The compiling was fine as well, but the code just hung and did not return when running.

cargo test --color=always --package tokio-demo --bin tt tests::test_sync_method --no-fail-fast -- --format=json --exact -Z unstable-options --show-output
   Compiling tokio-demo v0.1.0 (/Users/lei/Workspace/Rust/learning/tokio-demo)
    Finished test [unoptimized + debuginfo] target(s) in 0.39s
     Running unittests src/common/tt.rs (target/debug/deps/tt-adb10abca6625c07)
{ "type": "suite", "event": "started", "test_count": 1 }
{ "type": "test", "event": "started", "name": "tests::test_sync_method" }

# The code just hangs here...

Although there is only one simple sleep call in the generate_async method, why is the future never completed? What makes us more confused is that for the same code snippet, it hangs in tokio::test while completes normally in tokio::main.

#[tokio::main]
pub async fn main() {
    let sequencer = PlainSequencer {
        bound: 3
    };
    let vec = sequencer.generate();
    println!("vec: {:?}", vec);
}

Exeution result:

cargo run --color=always --package tokio-demo --bin tt
    Finished dev [unoptimized + debuginfo] target(s) in 0.05s
     Running `target/debug/tt`
vec: [0, 1, 2]

Actually, it wasn’t that easy to pinpoint the hanging issue when we first encountered this problem. The real world implementation involves calling remote gRPC services, leading us to suspect that the gRPC server might cause the issue. However, after network troubleshooting, we finally determined that the problem was on the client side. This experience reemphasizes the importance of abstracting the execution pattern of the problematic code and creating a Minimal Reproducible Example (MRE) to facilitate troubleshooting when encountering bugs.

▶ TASK MATERIAL
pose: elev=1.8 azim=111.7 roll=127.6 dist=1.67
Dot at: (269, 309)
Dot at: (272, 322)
--
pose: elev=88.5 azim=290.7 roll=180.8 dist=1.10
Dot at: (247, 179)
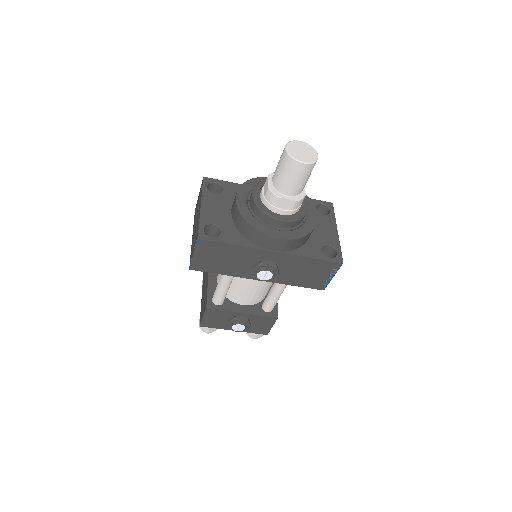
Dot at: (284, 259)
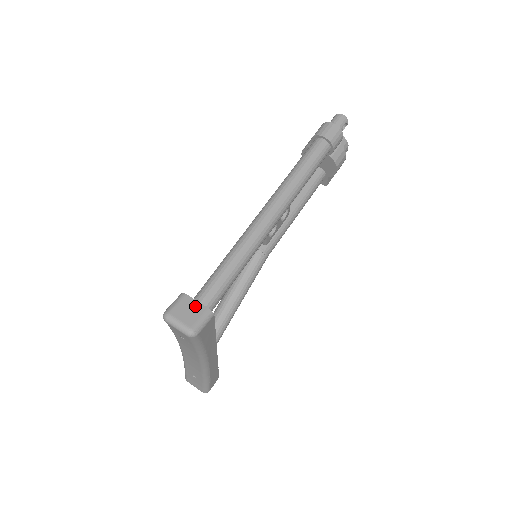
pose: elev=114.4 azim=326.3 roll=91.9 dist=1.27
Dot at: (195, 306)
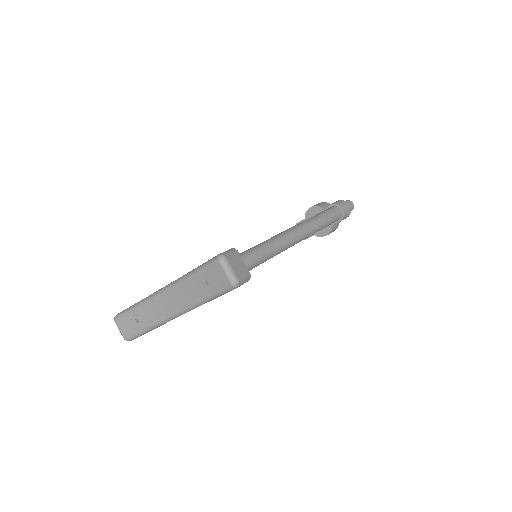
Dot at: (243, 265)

▶ TASKS AND EXERCISES
(A) Answer these questions from the text on the hanging Rust test:
(i) What line does the run under tokio::main print?
(ii) How long did the test build take to finish?
(iii) What does the real-world implementation call?
(B) Give the lines of the records between the line holding "pose: elev=114.4 azim=326.3" and the line holding "Dot at: (243, 265)", inclusive, as a Markdown table with the columns Row and Entry. Leave the pictures out.
The text and the records were taken from separate sources.

▶ EXPECTED RESULTS
(A)
(i) vec: [0, 1, 2]
(ii) 0.39s
(iii) Remote gRPC services.

(B)
| Row | Entry |
|---|---|
| 1 | pose: elev=114.4 azim=326.3 roll=91.9 dist=1.27 |
| 2 | Dot at: (195, 306) |
| 3 | Dot at: (243, 265) |